An asterisk should be placed by any dev’s list of browser tests to indicate that “support for Internet Explorer 11 has been dropped as of this release.” If you or any of your clients have users who visit with predominantly IE11, they might see some breakage as time goes on and you begin using new features in WP 5.8.
One of the highlights for everyone, dev and user alike, is that WordPress now has native WebP support. Previously, it took specialized plugins to deliver the image format to users. If you’re not familiar, WebP files are compressed images that are much smaller than typical images that websites serve (JPG and PNG). In essence, WebP can make your website load faster without taking any additional steps. And with the format supported by all major browsers now, this is one of the most important changes. Especially as devs work to make their builds faster and faster.
Media Library Changes
On top of the WebP delivery, the WordPress media library gets a few adjustments in 5.8, too. The big news is that users no longer have to deal with long load times because of the default infinite scroll. Now, you will need to press a Load More button to initiate an AJAX call for more images. This new method may take some time for some users to adapt to, but it definitely improves load times in the admin dashboard.
media library wordpress 5.8
WordPress 5.8 also adds a small button to the image upload tool. Whenever you upload a new image, WordPress has a button to copy the direct link to that image.
wordpress 5.8 image copy link
This is a small change, but one that will save many users extra clicks that add up over time.

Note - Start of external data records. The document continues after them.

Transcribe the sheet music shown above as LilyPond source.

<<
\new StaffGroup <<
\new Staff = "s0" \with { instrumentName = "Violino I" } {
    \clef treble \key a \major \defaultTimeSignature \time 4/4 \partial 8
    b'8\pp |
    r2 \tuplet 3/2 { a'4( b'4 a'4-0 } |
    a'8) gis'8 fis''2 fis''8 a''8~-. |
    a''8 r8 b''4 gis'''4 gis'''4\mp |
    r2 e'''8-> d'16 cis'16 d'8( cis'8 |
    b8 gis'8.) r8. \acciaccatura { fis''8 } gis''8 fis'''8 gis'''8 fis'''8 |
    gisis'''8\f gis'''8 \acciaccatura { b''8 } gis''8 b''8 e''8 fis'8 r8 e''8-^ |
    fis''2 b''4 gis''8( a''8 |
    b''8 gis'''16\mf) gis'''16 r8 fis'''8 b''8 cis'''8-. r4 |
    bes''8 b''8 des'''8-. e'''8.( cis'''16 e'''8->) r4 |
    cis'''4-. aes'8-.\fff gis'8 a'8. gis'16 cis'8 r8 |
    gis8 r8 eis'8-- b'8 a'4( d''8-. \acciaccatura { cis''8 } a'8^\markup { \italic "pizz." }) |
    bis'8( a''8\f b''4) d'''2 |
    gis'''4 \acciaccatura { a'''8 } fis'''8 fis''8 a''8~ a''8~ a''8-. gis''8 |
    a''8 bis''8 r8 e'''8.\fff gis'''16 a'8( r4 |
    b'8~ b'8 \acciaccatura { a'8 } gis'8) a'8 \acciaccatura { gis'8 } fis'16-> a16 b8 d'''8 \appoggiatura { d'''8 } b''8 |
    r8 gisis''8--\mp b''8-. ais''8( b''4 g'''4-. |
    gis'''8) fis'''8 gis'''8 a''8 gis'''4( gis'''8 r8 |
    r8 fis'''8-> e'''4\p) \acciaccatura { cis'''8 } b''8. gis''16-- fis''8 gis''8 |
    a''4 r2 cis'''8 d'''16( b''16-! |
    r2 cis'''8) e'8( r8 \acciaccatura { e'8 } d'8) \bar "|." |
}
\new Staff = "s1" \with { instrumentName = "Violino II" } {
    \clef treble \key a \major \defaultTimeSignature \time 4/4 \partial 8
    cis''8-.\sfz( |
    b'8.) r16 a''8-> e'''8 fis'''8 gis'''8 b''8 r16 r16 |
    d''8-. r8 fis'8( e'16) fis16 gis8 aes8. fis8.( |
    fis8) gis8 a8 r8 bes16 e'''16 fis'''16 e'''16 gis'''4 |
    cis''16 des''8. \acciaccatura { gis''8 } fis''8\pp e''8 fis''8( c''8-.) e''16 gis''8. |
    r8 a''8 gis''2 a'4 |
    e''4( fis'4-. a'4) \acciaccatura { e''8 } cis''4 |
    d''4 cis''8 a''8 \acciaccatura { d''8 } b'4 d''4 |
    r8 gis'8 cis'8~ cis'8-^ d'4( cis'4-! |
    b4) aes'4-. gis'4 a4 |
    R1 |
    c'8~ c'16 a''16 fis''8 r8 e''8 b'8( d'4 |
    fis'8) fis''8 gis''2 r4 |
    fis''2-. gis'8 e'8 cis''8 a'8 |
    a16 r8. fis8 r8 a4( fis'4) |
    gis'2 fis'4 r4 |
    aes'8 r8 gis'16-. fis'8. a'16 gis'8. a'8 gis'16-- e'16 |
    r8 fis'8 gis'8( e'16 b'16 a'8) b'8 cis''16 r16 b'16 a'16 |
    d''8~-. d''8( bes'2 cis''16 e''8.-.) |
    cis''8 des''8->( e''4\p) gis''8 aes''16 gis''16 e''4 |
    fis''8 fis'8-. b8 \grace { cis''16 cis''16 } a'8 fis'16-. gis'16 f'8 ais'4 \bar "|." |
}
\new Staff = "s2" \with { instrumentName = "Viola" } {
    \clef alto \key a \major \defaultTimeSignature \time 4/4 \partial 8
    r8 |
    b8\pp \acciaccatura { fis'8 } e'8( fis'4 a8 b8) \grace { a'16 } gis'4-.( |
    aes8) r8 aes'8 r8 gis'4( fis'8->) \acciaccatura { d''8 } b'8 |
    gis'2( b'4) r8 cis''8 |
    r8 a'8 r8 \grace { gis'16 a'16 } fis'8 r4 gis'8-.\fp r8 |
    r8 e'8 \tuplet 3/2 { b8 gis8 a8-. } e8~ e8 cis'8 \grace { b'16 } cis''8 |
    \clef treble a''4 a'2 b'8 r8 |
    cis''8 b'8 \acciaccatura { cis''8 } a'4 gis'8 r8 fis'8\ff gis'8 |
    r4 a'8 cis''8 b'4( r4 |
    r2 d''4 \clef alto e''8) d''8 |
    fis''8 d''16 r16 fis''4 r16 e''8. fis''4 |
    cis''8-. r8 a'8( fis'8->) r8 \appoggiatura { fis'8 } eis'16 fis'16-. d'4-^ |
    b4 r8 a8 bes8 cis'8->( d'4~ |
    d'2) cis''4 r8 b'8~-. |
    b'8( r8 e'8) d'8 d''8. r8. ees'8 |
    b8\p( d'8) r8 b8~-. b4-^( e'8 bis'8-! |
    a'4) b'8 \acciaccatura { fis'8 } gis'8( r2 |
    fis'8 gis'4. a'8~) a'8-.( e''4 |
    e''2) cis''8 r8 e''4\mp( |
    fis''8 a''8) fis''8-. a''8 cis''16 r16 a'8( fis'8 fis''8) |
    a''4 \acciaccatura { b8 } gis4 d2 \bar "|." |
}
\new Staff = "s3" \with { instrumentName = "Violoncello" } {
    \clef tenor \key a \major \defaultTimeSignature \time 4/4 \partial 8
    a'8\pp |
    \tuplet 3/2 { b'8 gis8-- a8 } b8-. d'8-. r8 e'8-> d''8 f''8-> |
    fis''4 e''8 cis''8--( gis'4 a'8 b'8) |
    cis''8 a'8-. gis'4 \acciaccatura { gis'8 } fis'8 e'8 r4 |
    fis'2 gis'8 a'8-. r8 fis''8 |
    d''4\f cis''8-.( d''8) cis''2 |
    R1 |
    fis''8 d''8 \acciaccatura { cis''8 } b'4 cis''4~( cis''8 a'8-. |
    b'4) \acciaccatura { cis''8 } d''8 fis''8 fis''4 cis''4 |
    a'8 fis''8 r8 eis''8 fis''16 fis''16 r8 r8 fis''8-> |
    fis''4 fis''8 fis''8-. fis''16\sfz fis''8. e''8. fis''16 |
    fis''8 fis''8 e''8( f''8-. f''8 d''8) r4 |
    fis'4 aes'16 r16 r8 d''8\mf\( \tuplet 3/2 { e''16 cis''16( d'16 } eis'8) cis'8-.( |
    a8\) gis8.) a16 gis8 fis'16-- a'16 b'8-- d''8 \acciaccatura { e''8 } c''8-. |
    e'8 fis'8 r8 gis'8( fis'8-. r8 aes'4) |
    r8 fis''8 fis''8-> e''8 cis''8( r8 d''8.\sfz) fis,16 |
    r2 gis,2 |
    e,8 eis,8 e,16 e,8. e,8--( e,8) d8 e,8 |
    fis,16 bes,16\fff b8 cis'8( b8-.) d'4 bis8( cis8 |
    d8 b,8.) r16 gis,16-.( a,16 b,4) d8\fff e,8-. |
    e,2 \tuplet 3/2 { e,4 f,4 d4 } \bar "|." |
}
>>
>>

The WordPress media library has never been the smoothest part of the platform, and small QoL improvements like this move it forward bit by bit.
Wrapping Up with WordPress 5.8
WordPress 5.8 implements over 170 bug fixes, 96 enhancements and feature requests, and 24 misc. tasks from the Core repository. From new block widgets, WebP, editor updates, tons of new blocks, and developer options like theme.json, this update does a lot to enhance WordPress. Not only will we be digging in more deeply with some of the 5.8 changes in upcoming articles, but the fine folks at have put together an extensive field guide to help you navigate the numerous changes that came with WordPress 5.8.
What has your experience with the WordPress 5.8 update been so far?